In a guest column for The Hollywood Reporter, Alice in Arabia writer Brooke Eikmeier speaks out on the controversy surrounding her controversial ABC Family pilot. The Disney owned network pulled the plug on the series days after picking up the pilot due to backlash based on the description of the show. The Council on American-Islamic Relations asked ABC Family to reexamine moving forward with the series. In her column, she blames the description the network released of the show for not giving an accurate description of what the show is about:
After delivering these five scripts, the network ordered four more and I began to write the outlines, furthering Alice’s desire to stay in the country and having her become part of a movement to strengthen female roles and rights. Then I got the call on March 17 that the pilot pickup was official. However, when I read the description of the episode, I had a sinking feeling. The show is a “high-stakes drama series about a rebellious American teenage girl who, after tragedy befalls her parents, is unknowingly kidnapped by her extended family, who are Saudi Arabian,” the synopsis read. “Now a virtual prisoner in her grandfather’s royal compound, Alice must count on her independent spirit and wit to find a way to return home while surviving life behind the veil.”

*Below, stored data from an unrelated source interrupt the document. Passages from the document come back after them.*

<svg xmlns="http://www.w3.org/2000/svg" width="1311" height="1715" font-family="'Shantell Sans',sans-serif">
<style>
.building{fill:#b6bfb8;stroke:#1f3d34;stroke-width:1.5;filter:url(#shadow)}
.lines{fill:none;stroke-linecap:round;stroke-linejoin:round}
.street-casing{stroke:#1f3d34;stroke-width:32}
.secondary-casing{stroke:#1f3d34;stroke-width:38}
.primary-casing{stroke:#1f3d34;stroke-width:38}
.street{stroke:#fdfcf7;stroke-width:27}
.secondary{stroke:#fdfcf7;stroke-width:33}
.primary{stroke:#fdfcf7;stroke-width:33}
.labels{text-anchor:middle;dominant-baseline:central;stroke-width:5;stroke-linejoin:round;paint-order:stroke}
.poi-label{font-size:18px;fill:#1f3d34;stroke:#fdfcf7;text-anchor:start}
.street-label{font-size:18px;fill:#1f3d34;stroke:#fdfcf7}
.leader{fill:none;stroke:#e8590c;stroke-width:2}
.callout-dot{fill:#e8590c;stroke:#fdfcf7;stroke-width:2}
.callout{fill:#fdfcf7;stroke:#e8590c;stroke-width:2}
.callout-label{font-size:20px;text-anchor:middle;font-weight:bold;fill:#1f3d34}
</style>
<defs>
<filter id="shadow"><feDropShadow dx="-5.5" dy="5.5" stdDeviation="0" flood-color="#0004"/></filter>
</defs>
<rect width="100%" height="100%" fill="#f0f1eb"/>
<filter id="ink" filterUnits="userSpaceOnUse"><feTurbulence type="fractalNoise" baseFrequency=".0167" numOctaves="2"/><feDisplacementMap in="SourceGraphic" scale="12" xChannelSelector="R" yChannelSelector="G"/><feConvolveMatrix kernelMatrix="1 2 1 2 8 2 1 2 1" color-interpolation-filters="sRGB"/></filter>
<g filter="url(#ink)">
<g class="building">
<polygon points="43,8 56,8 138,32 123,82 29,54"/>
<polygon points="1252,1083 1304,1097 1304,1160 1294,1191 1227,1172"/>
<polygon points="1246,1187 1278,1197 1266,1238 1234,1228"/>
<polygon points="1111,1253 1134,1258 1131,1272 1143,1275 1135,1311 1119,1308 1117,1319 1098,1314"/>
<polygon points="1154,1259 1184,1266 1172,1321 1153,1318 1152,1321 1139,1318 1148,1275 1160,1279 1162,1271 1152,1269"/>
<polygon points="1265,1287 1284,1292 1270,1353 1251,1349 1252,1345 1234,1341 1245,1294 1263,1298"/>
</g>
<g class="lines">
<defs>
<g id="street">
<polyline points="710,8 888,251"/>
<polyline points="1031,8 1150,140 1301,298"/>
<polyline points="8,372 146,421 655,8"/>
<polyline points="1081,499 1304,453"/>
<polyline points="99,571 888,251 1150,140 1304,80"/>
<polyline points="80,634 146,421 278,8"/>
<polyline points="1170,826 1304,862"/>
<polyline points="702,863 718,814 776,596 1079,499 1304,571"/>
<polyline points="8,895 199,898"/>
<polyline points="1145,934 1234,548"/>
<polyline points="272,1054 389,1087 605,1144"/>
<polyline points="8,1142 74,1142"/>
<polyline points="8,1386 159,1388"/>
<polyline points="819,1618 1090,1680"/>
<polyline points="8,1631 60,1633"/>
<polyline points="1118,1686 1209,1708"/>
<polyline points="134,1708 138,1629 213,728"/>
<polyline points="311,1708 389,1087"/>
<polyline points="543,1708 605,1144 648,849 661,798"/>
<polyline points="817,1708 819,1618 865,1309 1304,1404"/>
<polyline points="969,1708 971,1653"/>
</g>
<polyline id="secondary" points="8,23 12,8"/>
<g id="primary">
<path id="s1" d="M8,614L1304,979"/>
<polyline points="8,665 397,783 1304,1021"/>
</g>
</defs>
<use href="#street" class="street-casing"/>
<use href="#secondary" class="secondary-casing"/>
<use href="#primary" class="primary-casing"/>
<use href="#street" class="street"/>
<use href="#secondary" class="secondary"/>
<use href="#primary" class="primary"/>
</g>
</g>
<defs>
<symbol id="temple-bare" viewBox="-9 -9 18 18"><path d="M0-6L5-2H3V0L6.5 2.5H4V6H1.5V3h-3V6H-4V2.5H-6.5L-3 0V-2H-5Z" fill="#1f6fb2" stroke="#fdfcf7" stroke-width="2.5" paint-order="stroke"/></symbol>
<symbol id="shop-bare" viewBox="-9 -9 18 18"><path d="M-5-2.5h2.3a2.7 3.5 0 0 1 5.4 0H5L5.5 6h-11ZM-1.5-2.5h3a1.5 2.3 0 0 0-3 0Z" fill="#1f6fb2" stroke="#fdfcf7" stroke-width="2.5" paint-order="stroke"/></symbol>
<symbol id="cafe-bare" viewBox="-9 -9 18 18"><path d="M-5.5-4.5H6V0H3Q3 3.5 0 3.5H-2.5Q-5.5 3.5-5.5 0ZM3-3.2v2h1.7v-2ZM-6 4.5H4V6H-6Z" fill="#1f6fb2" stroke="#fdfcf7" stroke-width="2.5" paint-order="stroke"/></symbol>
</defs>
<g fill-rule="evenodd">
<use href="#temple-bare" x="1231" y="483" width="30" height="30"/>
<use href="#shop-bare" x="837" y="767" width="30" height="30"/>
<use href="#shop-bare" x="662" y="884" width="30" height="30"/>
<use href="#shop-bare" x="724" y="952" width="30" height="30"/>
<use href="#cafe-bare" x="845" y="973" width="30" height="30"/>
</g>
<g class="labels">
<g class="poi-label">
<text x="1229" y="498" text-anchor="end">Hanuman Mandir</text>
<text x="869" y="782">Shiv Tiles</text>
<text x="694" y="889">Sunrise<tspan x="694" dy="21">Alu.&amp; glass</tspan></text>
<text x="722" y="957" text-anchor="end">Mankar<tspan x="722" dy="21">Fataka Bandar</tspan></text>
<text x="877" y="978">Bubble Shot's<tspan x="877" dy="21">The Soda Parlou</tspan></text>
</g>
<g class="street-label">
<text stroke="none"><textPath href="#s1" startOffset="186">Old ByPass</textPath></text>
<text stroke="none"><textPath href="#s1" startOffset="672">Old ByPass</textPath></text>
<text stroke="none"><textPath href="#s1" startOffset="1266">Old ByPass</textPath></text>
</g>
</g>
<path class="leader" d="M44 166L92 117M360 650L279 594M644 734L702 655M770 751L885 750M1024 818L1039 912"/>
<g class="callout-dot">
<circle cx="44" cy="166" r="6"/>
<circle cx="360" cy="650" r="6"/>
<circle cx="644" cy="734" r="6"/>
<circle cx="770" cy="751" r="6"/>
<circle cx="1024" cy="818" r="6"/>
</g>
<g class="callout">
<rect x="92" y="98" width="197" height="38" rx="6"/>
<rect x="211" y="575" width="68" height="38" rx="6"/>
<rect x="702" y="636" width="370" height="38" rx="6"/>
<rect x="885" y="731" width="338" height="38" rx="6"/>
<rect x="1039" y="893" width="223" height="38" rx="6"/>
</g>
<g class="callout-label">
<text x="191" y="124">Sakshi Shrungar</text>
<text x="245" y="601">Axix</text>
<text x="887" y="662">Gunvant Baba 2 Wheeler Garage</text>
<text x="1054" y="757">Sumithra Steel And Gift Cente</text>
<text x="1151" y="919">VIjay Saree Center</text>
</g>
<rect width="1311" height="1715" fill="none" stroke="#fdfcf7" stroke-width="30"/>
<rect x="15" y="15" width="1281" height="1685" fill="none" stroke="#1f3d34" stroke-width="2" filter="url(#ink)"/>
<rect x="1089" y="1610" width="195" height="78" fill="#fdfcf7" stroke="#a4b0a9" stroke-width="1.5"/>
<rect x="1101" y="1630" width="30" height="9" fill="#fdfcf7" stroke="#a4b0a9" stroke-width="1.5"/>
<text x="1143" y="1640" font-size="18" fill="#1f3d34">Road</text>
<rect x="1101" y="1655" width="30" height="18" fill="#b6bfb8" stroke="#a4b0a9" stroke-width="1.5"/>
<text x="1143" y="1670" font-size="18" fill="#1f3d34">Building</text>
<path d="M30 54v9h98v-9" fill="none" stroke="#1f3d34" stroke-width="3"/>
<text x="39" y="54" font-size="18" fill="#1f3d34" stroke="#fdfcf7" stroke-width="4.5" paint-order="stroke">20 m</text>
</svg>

I cringed at kidnapped, as it implied some violent action that was never taken (her grandfather simply refuses to let her return to America for a very specific family reason revealed in the last scene of the pilot). Virtual prisoner was an over-hyped phrase I would never have personally used andsurviving life behind the veil was the exact opposite of the cultural tone I was trying to achieve. I wanted to show issues that went far beyond what I now considered a petty argument about a women’s choice of clothing. This clumsy description employed key inflammatory words highlighting Alice’s emotional starting point without any hint at where I was intending to go with her or the show and was written by someone who did not have cultural training or an appreciation of the greater ambition I was aiming for. Personally, I would have simply written: A drama centering on an American teenager who, after her mother’s death must make the adjustment to living with her maternal family in Saudi Arabia. Instead, what was released obfuscated the delicate balancing act I had been working on for ten episodes and I was horrified.